Menanggapi perihal tersebut, Gus Ipul menyampaikan bahwa keberhasilan penerapan Sekolah Rakyat tidak terlepas dari sinergi pemerintah pusat dan daerah.

“Terima kasih Pak Bupati, telah sama-sama berjuang untuk menyelenggarakan Sekolah Rakyat di Majalengka. Tentu ini tindak lanjut dari program strategis Bapak Presiden Prabowo dalam rangka pengentasan kemiskinan terpadu. Disamping anaknya bisa sekolah, orang tuanya juga diberdayakan dan diintervensi dengan program-program strategis Bapak Presiden nan lain,” ujar Gus Ipul.

Ia menjelaskan, intervensi nan dilakukan tidak hanya menyasar pendidikan anak, tetapi juga menyentuh aspek kesejahteraan keluarga, mulai dari pembaharuan rumah tidak layak huni (RTLH), support iuran agunan kesehatan nasional (PBI JKN), hingga training upaya bagi orang tua siswa.

Kolaborasi Program Prioritas Presiden Dalam Rangka Membangun Sumber Daya Manusia Menuju Kemandirian Ekonomi nan dikunjungi oleh Mensos Saifullah Yusuf di Majalengka, Jumat (24/4/2026). Foto: Biro Humas Kemensos / Faqih Barelvi

“Per hari ini sudah ada 100 titik (Sekolah Rakyat permanen) nan sedang dalam proses pembangunan. Ada nan sudah 20 persen hingga 40 persen. Nanti bulan Juli itu bisa kita manfaatkan untuk MPLS,” jelasnya lebih lanjut.

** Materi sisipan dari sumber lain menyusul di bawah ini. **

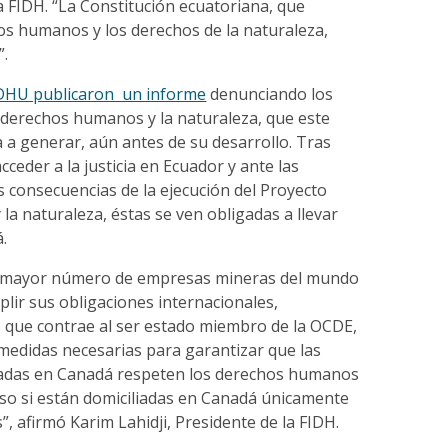
a FIDH. “La Constitución ecuatoriana, que
os humanos y los derechos de la naturaleza,
”.
DHU publicaron un informe
denunciando los
 derechos humanos y la naturaleza, que este
a generar, aún antes de su desarrollo. Tras
cceder a la justicia en Ecuador y ante las
 consecuencias de la ejecución del Proyecto
 la naturaleza, éstas se ven obligadas a llevar
.
l mayor número de empresas mineras del mundo
plir sus obligaciones internacionales,
s que contrae al ser estado miembro de la OCDE,
medidas necesarias para garantizar que las
iadas en Canadá respeten los derechos humanos
luso si están domiciliadas en Canadá únicamente
”, afirmó Karim Lahidji, Presidente de la FIDH.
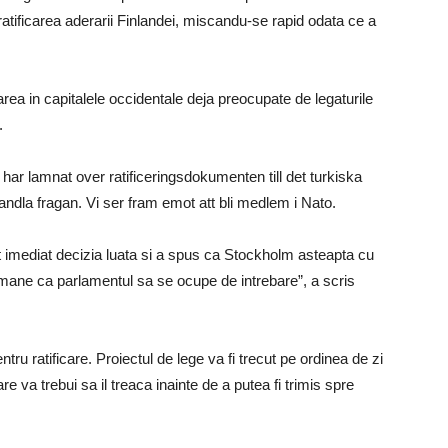
ratificarea aderarii Finlandei, miscandu-se rapid odata ce a
rea in capitalele occidentale deja preocupate de legaturile
.
har lamnat over ratificeringsdokumenten till det turkiska
andla fragan. Vi ser fram emot att bli medlem i Nato.
at imediat decizia luata si a spus ca Stockholm asteapta cu
e ca parlamentul sa se ocupe de intrebare”, a scris
tru ratificare. Proiectul de lege va fi trecut pe ordinea de zi
e va trebui sa il treaca inainte de a putea fi trimis spre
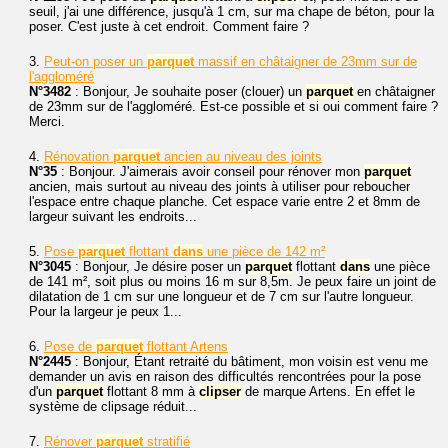
seuil, j'ai une différence, jusqu'à 1 cm, sur ma chape de béton, pour la
poser. C'est juste à cet endroit. Comment faire ?
3.
Peut-on poser un
parquet
massif en châtaigner de 23mm sur de
l'aggloméré
N°3482
: Bonjour, Je souhaite poser (clouer) un
parquet
en châtaigner
de 23mm sur de l'aggloméré. Est-ce possible et si oui comment faire ?
Merci.
4.
Rénovation
parquet
ancien au niveau des joints
N°35
: Bonjour. J'aimerais avoir conseil pour rénover mon
parquet
ancien, mais surtout au niveau des joints à utiliser pour reboucher
l'espace entre chaque planche. Cet espace varie entre 2 et 8mm de
largeur suivant les endroits...
5.
Pose
parquet
flottant
dans
une pièce de 142 m²
N°3045
: Bonjour, Je désire poser un
parquet
flottant
dans
une pièce
de 141 m², soit plus ou moins 16 m sur 8,5m. Je peux faire un joint de
dilatation de 1 cm sur une longueur et de 7 cm sur l'autre longueur.
Pour la largeur je peux 1...
6.
Pose de
parquet
flottant Artens
N°2445
: Bonjour, Étant retraité du bâtiment, mon voisin est venu me
demander un avis en raison des difficultés rencontrées pour la pose
d'un
parquet
flottant 8 mm à
clipser
de marque Artens. En effet le
système de clipsage réduit...
7.
Rénover
parquet
stratifié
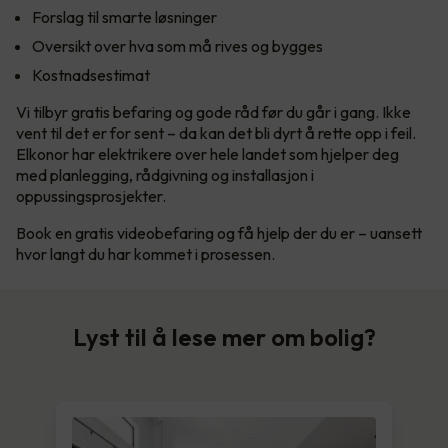
Forslag til smarte løsninger
Oversikt over hva som må rives og bygges
Kostnadsestimat
Vi tilbyr gratis befaring og gode råd før du går i gang. Ikke
vent til det er for sent – da kan det bli dyrt å rette opp i feil.
Elkonor har elektrikere over hele landet som hjelper deg
med planlegging, rådgivning og installasjon i
oppussingsprosjekter.
Book en gratis videobefaring og få hjelp der du er – uansett
hvor langt du har kommet i prosessen.
Lyst til å lese mer om bolig?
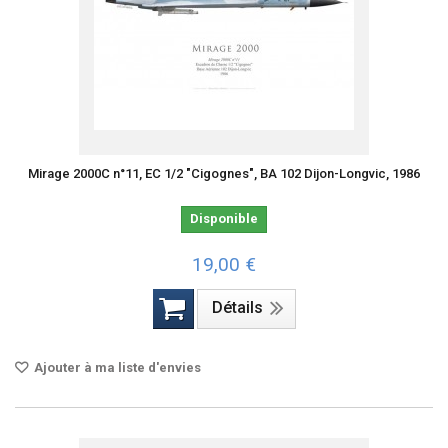
Mirage 2000C n°11, EC 1/2 "Cigognes", BA 102 Dijon-Longvic, 1986
Disponible
19,00 €
Détails
Ajouter à ma liste d'envies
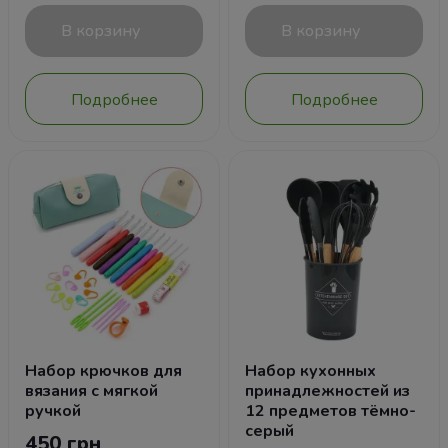
В корзину
В корзину
Подробнее
Подробнее
Набор крючков для
Набор кухонных
вязания с мягкой
принадлежностей из
ручкой
12 предметов тёмно-
серый
450 грн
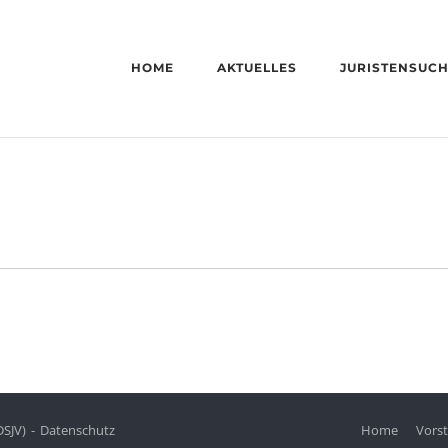
HOME
AKTUELLES
JURISTENSUC
DSJV)
Datenschutz
Home
Vors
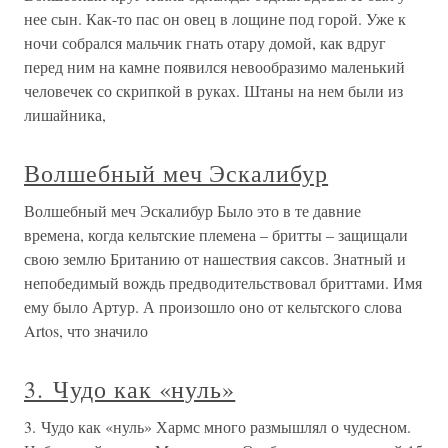
нее сын. Как-то пас он овец в лощине под горой. Уже к
ночи собрался мальчик гнать отару домой, как вдруг
перед ним на камне появился невообразимо маленький
человечек со скрипкой в руках. Штаны на нем были из
лишайника,
Волшебный меч Эскалибур
Волшебный меч Эскалибур Было это в те давние
времена, когда кельтские племена – бритты – защищали
свою землю Британию от нашествия саксов. Знатный и
непобедимый вождь предводительствовал бриттами. Имя
ему было Артур. А произошло оно от кельтского слова
Artos, что значило
3. Чудо как «нуль»
3. Чудо как «нуль» Хармс много размышлял о чудесном.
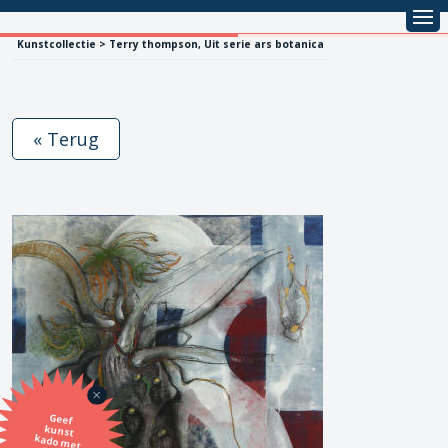
Kunstcollectie > Terry thompson, Uit serie ars botanica
« Terug
Geef
kunst
kado met
de SBK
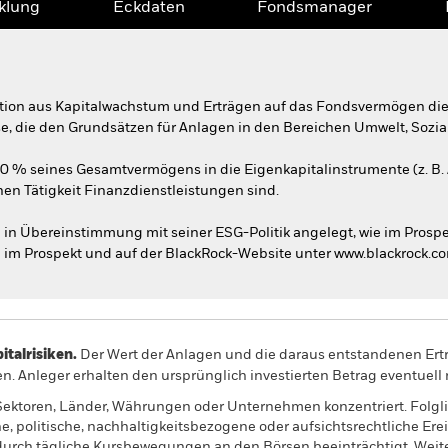
klung
Eckdaten
Fondsmanager
tion aus Kapitalwachstum und Erträgen auf das Fondsvermögen die
ise, die den Grundsätzen für Anlagen in den Bereichen Umwelt, Sozi
70 % seines Gesamtvermögens in die Eigenkapitalinstrumente (z. B.
chen Tätigkeit Finanzdienstleistungen sind.
n Übereinstimmung mit seiner ESG-Politik angelegt, wie im Prosp
 im Prospekt und auf der BlackRock-Website unter www.blackrock.c
alrisiken.
Der Wert der Anlagen und die daraus entstandenen Ertr
n. Anleger erhalten den ursprünglich investierten Betrag eventuell 
Sektoren, Länder, Währungen oder Unternehmen konzentriert. Folglic
ne, politische, nachhaltigkeitsbezogene oder aufsichtsrechtliche Ere
 durch tägliche Kursbewegungen an den Börsen beeinträchtigt. Wei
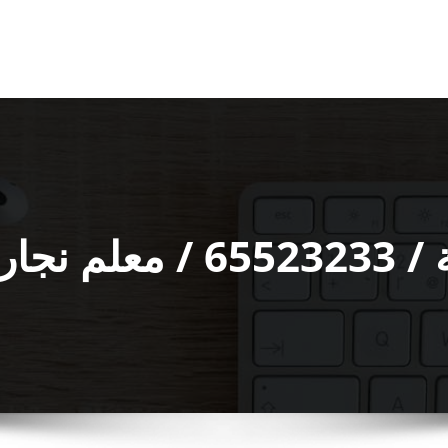
طر ورخيص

Gus Ipul menegaskan sekali lagi bahwa program ini ditujukan unik bagi family nan paling tidak mampu, dengan proses seleksi nan ketat dan transparan.

“Jangan ada nan main-main, jangan ada nan suap segala macam. Kita tidak membuka pendapatan. nan ada adalah penjangkauan,” ucapnya.

Ke depan, pemerintah pusat menargetkan setiap kabupaten mempunyai minimal satu Sekolah Rakyat sebagai bagian dari strategi nasional pengentasan kemiskinan.

Gus Ipul juga mengapresiasi langkah Pemerintah Kabupaten Majalengka dalam memastikan support sosial tepat sasaran, salah satunya melalui penempelan stiker di rumah Penerima Manfaat nan telah graduasi secara mandiri.